SAC “pauses” consumer-facing transparency programme

28/06/2022

The Sustainable Apparel Coalition (SAC) has announced that it is temporarily halting its use of data from its Higg Materials Sustainability Index (MSI) as a “consumer-facing transparency programme”.

Chief executive, Amina Razvi, made the announcement in a statement on June 27.

She said it had come on the back of a demand from the Norwegian Consumer Authority that SAC member brand Norrøna end a practice of using information from the Higg MSI to present T-shirts in its range that are made from organic cotton as more sustainable than garments made from standard cotton.

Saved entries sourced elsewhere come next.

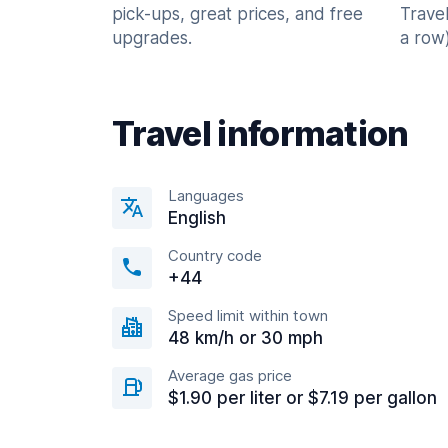
pick-ups, great prices, and free
Trave
upgrades.
a row)
Travel information
Languages
English
Country code
+44
Speed limit within town
48 km/h or 30 mph
Average gas price
$1.90 per liter or $7.19 per gallon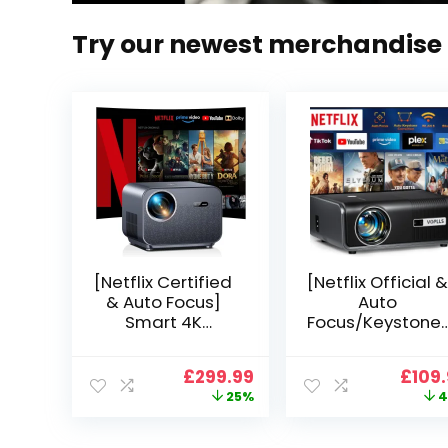
Try our newest merchandise
[Netflix Certified
[Netflix Official &
& Auto Focus]
Auto
Smart 4K
Focus/Keystone]
Projector, VGKE
Smart Projector
900 ANSI Full HD
4K Support,
Original
Current
Origi
£
299.99
£
109
1080p WiFi 6
VOPLLS 25000L
price
price
price
25%
4
Bluetooth
Native 1080P WiF
was:
is:
was:
Projector with
6 Bluetooth
£399.99.
£299.99.
£199.
Dolby Audio, Fully
Outdoor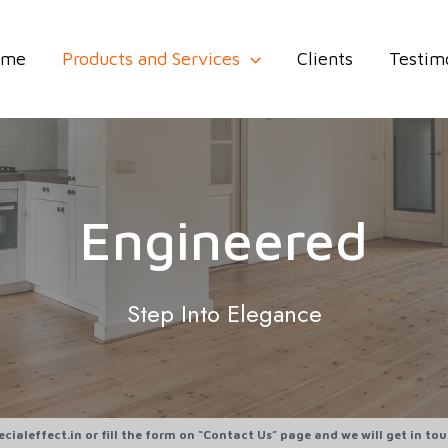
ome
Products and Services
Clients
Testim
Engineered
Step Into Elegance
cialeffect.in or fill the form on “Contact Us” page and we will get in to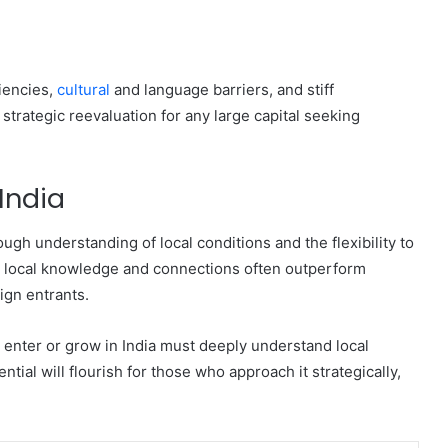
iencies,
cultural
and language barriers, and stiff
strategic reevaluation for any large capital seeking
India
gh understanding of local conditions and the flexibility to
g local knowledge and connections often outperform
ign entrants.
 enter or grow in India must deeply understand local
ial will flourish for those who approach it strategically,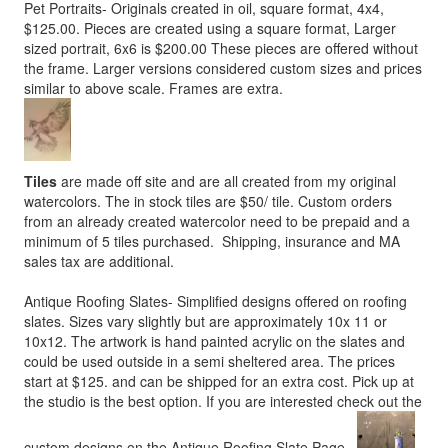
Pet Portraits- Originals created in oil, square format, 4x4,
$125.00. Pieces are created using a square format, Larger
sized portrait, 6x6 is $200.00 These pieces are offered without
the frame. Larger versions considered custom sizes and prices
similar to above scale. Frames are extra.
Tiles
are made off site and are all created from my original
watercolors. The in stock tiles are $50/ tile. Custom orders
from an already created watercolor need to be prepaid and a
minimum of 5 tiles purchased. Shipping, insurance and MA
sales tax are additional.
Antique Roofing Slates- Simplified designs offered on roofing
slates. Sizes vary slightly but are approximately 10x 11 or
10x12. The artwork is hand painted acrylic on the slates and
could be used outside in a semi sheltered area. The prices
start at $125. and can be shipped for an extra cost. Pick up at
the studio is the best option. If you are interested check out the
custom designs on the Antique Roofing Slate Page.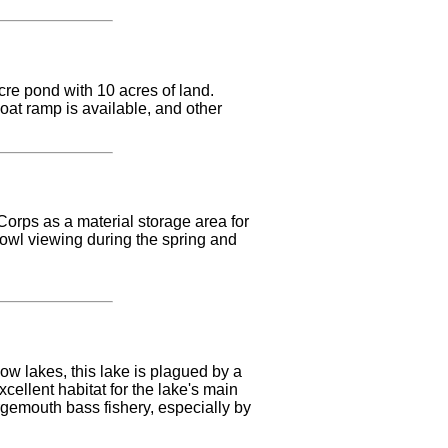
cre pond with 10 acres of land.
boat ramp is available, and other
Corps as a material storage area for
fowl viewing during the spring and
w lakes, this lake is plagued by a
ellent habitat for the lake's main
rgemouth bass fishery, especially by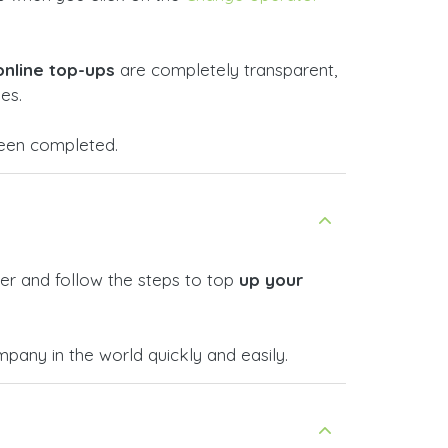
online top-ups
are completely transparent,
es.
 been completed.
er and follow the steps to top
up your
any in the world quickly and easily.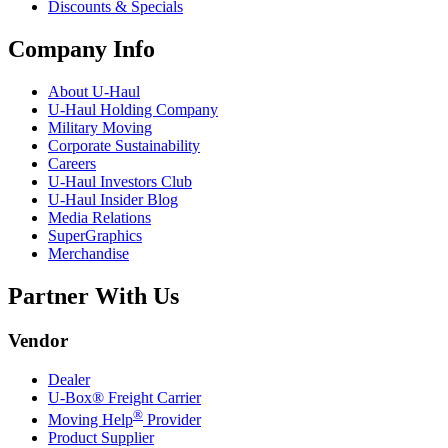
Discounts & Specials
Company Info
About
U-Haul
U-Haul
Holding Company
Military Moving
Corporate Sustainability
Careers
U-Haul
Investors Club
U-Haul
Insider Blog
Media Relations
SuperGraphics
Merchandise
Partner With Us
Vendor
Dealer
U-Box® Freight Carrier
®
Moving Help
Provider
Product Supplier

Higg MSI data comes from industry averages across a range of lifecycle assessment (LCA) exercises. The Norwegian Consumer Authority decided it was unfair to consumers to apply an industry average to specific products from specific brands, which may or may not reflect the averages accurately.

“While we remain fully committed to the use of standardised data to empower better decision-making with all stakeholders,” Amina Razvi said, “we recognise the additional challenges that come from translating LCA data to consumer-facing information.”

She said the SAC would work with its partners to work out the best way of doing this and, afterwards, reactivate the programme.

Ms Razvi added that the SAC will also commission a third-party review of the Higg MSI and the methodology it uses.

Reacting to the SAC statement, the secretary to the International Council of Tanners, Dr Kerry Senior, said that leather and other natural fibres had suffered “damage” to their reputations in the eyes of brands and consumers. He added: “The damage can’t be undone but at least it is now evident that it [the MSI] is a fatally flawed metric. If the failings are true in Norway, they are true everywhere else.”

He said he hoped this interruption to the Higg MSI being applied to leather and other materials would lead to a shift. He said what he hoped would come in its wake would be “a system that properly and fully represents the environmental impact of materials and importantly, a recognition that if the data is inadequate, the assessment cannot and should not be made”.